_About this task_. Extract each line below that contains the string "peaks", and copy every such line in full.
-------------------------
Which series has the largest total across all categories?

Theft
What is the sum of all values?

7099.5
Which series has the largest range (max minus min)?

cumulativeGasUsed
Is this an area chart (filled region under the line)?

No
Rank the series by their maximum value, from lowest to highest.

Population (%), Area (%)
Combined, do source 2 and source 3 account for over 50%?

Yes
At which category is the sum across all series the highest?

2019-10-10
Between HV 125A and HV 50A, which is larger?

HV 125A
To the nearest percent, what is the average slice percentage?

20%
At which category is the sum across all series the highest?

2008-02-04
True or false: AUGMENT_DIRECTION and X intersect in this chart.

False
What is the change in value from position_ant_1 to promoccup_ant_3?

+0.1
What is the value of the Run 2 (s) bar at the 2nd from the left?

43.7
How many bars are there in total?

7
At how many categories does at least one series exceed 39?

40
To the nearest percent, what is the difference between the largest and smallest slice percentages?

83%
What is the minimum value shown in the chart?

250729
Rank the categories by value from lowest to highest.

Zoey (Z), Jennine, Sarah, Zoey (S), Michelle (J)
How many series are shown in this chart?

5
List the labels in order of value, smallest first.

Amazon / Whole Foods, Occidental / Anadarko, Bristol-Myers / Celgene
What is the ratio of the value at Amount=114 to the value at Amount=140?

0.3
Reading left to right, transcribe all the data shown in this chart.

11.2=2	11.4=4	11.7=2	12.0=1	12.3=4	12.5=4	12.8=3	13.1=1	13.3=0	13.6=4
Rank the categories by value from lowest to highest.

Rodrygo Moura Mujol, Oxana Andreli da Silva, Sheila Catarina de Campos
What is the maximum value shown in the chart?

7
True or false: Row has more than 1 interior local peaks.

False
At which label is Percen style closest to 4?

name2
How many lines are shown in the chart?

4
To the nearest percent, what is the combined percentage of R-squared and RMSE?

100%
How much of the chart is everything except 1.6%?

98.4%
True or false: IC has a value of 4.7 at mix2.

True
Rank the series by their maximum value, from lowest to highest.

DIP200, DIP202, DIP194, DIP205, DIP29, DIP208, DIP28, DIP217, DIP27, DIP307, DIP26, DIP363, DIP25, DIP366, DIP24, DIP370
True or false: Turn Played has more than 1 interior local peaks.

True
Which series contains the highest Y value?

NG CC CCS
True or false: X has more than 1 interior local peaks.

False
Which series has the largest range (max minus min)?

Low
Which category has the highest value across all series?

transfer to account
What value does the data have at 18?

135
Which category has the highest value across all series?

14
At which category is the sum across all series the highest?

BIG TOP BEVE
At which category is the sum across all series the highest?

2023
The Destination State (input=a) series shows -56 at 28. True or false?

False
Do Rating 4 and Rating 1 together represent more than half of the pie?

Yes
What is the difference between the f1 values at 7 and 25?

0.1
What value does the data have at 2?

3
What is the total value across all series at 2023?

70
-------------------------
_Finished task_.
True or false: Row has more than 1 interior local peaks.
True or false: Turn Played has more than 1 interior local peaks.
True or false: X has more than 1 interior local peaks.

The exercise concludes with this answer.